Pemeriksaan Saksi di Gedung Merah Putih
Juru Bicara KPK Budi Prasetyo menjelaskan bahwa pemeriksaan dilakukan di Gedung Merah Putih KPK di Kuningan, Jakarta Selatan. "KPK menjadwalkan pemeriksaan terhadap saksi dalam dugaan tindak pidana korupsi terkait pemeriksaan pajak pada Ditjen Pajak, periode 2021-2026," ujarnya kepada wartawan.
Tiga orang yang diperiksa adalah:
- Heru Tri Noviyanto, PNS
- Dian Kenanga Sari, Kepala Seksi Mitigasi dan Evaluasi Risiko
- Muhammad Indra Kurniawan, Pemeriksa Pajak Pertama
Budi belum merinci materi pemeriksaan, namun perkembangan akan disampaikan lebih lanjut.
Latar Belakang Kasus Suap Pajak
Kasus ini berawal dari pemeriksaan tim KPP Madya Jakarta Utara terhadap potensi kekurangan pembayaran Pajak Bumi dan Bangunan (PBB) oleh PT Wanatiara Persada (PT WP). Plt Deputi Penindakan dan Eksekusi KPK Asep Guntur Rahayu mengungkapkan, terdapat temuan potensi kurang bayar sekitar Rp 75 miliar.
Dalam konferensi pers Minggu, 11 Januari 2026, Asep menyebut adanya dugaan kongkalikong antara para tersangka untuk mengurangi pembayaran pajak. Tersangka Agus Syaifudin diduga meminta PT WP membayar 'all in' sebesar Rp 23 miliar untuk menyelesaikan tunggakan pajak Rp 75 miliar.
Aliran Uang dan Pengurangan Pajak
KPK menduga sebagian dari Rp 23 miliar itu mengalir ke pejabat pajak di Jakut.
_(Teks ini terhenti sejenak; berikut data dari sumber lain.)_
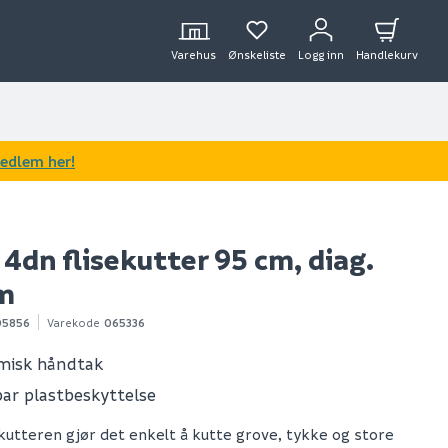
Varehus
Ønskeliste
Logg inn
Handlekurv
medlem her!
4dn flisekutter 95 cm, diag.
cm
05856
Varekode
065336
misk håndtak
bar plastbeskyttelse
kutteren gjør det enkelt å kutte grove, tykke og store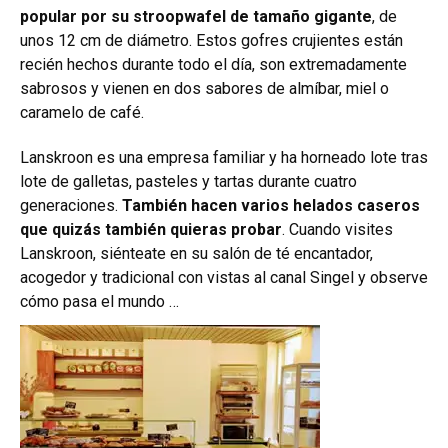
popular por su stroopwafel de tamaño gigante
, de
unos 12 cm de diámetro. Estos gofres crujientes están
recién hechos durante todo el día, son extremadamente
sabrosos y vienen en dos sabores de almíbar, miel o
caramelo de café.
Lanskroon es una empresa familiar y ha horneado lote tras
lote de galletas, pasteles y tartas durante cuatro
generaciones.
También hacen varios helados caseros
que quizás también quieras probar
. Cuando visites
Lanskroon, siénteate en su salón de té encantador,
acogedor y tradicional con vistas al canal Singel y observe
cómo pasa el mundo …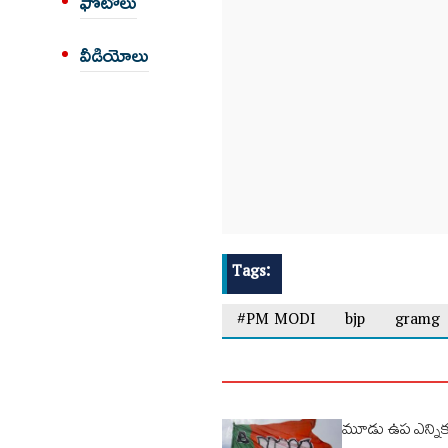
ఫోటోలు
వీడియోలు
Tags:
#PM MODI
bjp
gramg
మూడు ఉప ఎన్నికల్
PT WP sempat keberatan dengan permintaan Agus, dan akhirnya hanya menyanggupi pembayaran fee sebesar Rp 4 miliar. Berbekal suap tersebut, kekurangan pembayaran pajak Rp 75 miliar dipangkas menjadi hanya Rp 15,7 miliar oleh oknum pejabat pajak.
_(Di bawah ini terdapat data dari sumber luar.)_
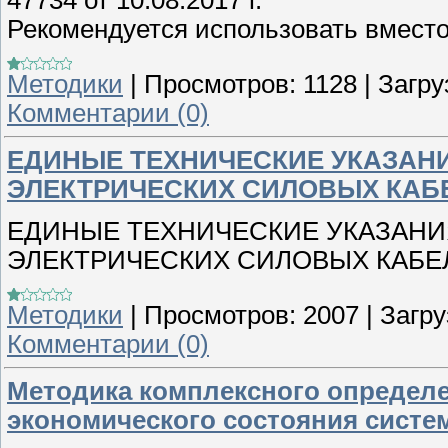
47734 от 10.08.2017 г.
Рекомендуется использовать вмест
Методики
|
Просмотров:
1128
|
Загру
Комментарии (0)
ЕДИНЫЕ ТЕХНИЧЕСКИЕ УКАЗАН
ЭЛЕКТРИЧЕСКИХ СИЛОВЫХ КАБ
ЕДИНЫЕ ТЕХНИЧЕСКИЕ УКАЗАНИ
ЭЛЕКТРИЧЕСКИХ СИЛОВЫХ КАБЕ
Методики
|
Просмотров:
2007
|
Загру
Комментарии (0)
Методика комплексного определе
экономического состояния систе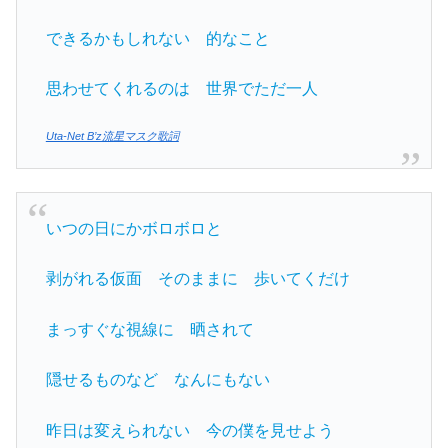
できるかもしれない 的なこと
思わせてくれるのは 世界でただ一人
Uta-Net B’z流星マスク歌詞
いつの日にかボロボロと
剥がれる仮面 そのままに 歩いてくだけ
まっすぐな視線に 晒されて
隠せるものなど なんにもない
昨日は変えられない 今の僕を見せよう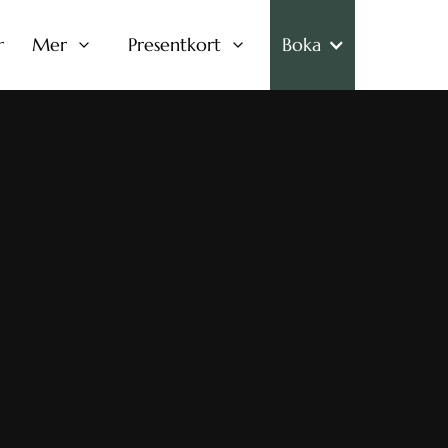
r
Mer
Presentkort
Boka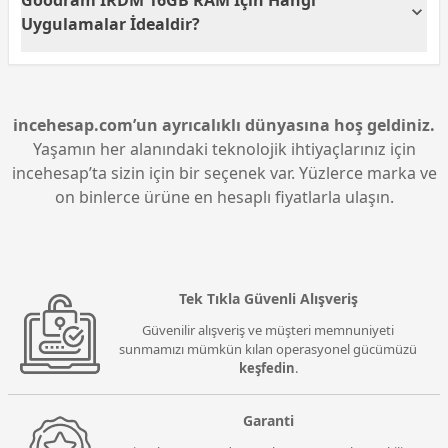
Goodram IRDM 16GB RAM İçin Hangi
teknolojisi ile üst düzey performans sunar. Bu,
özellikle oyun oynarken veya yoğun işlem gücü
Uygulamalar İdealdir?
gerektiren uygulamalarda fark edilir derecede
performans artışı sağlar.
Goodram IRDM 16GB RAM, oyunlar, grafik tasarım
programları ve video düzenleme gibi yoğun veri
işleme gerektiren uygulamalar için idealdir. Bu RAM,
akıcı ve hızlı bir kullanıcı deneyimi sunar.
incehesap.com’un ayrıcalıklı dünyasına hoş geldiniz.
Yaşamın her alanındaki teknolojik ihtiyaçlarınız için
incehesap’ta sizin için bir seçenek var. Yüzlerce marka ve
on binlerce ürüne en hesaplı fiyatlarla ulaşın.
Tek Tıkla Güvenli Alışveriş
Güvenilir alışveriş ve müşteri memnuniyeti
sunmamızı mümkün kılan operasyonel gücümüzü
keşfedin
.
Garanti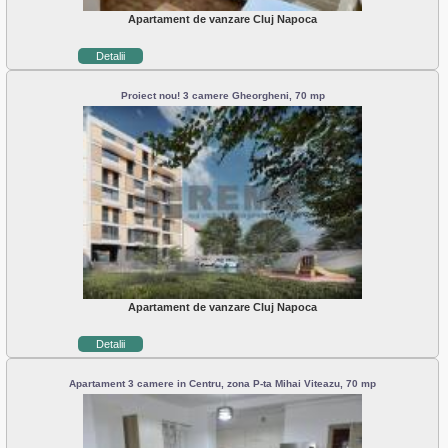
Apartament de vanzare Cluj Napoca
Detalii
Proiect nou! 3 camere Gheorgheni, 70 mp
Apartament de vanzare Cluj Napoca
Detalii
Apartament 3 camere in Centru, zona P-ta Mihai Viteazu, 70 mp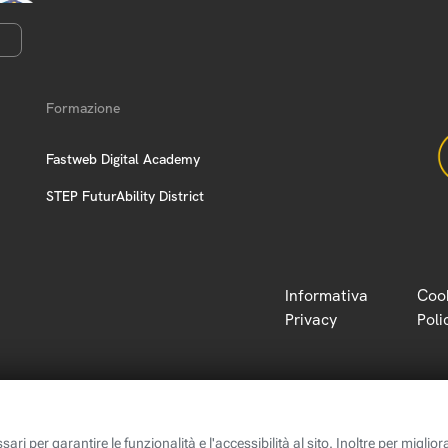
Formazione
Fastweb Digital Academy
STEP FuturAbility District
Informativa
Coo
Privacy
Poli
Daftar Tersangka dalam Kasus Ini
Berikut adalah para tersangka yang telah ditetapkan KPK:
- Tersangka penerima suap/gratifikasi:
- Dwi Budi Iswahyu (DWB) – Kepala KPP Madya Jakarta Utara
- Agus Syaifudin (AGS) – Kepala Seksi Pengawas dan Konsultasi KPP Madya Jakarta Utara
- Askob Bahtiar (ASB) – Tim Penilai di KPP Madya Jakarta Utara
- Tersangka pemberi:
- Abdul Kadim Sahbudin (ABD) – Konsultan Pajak PT WP
- Edy Yulianto (EY) – Staf PT WP
Pemeriksaan terhadap tiga PNS hari ini merupakan bagian dari upaya KPK untuk mengungkap lebih dalam jaringan korupsi di sektor perpajakan yang berpotensi merugikan negara miliaran rupiah.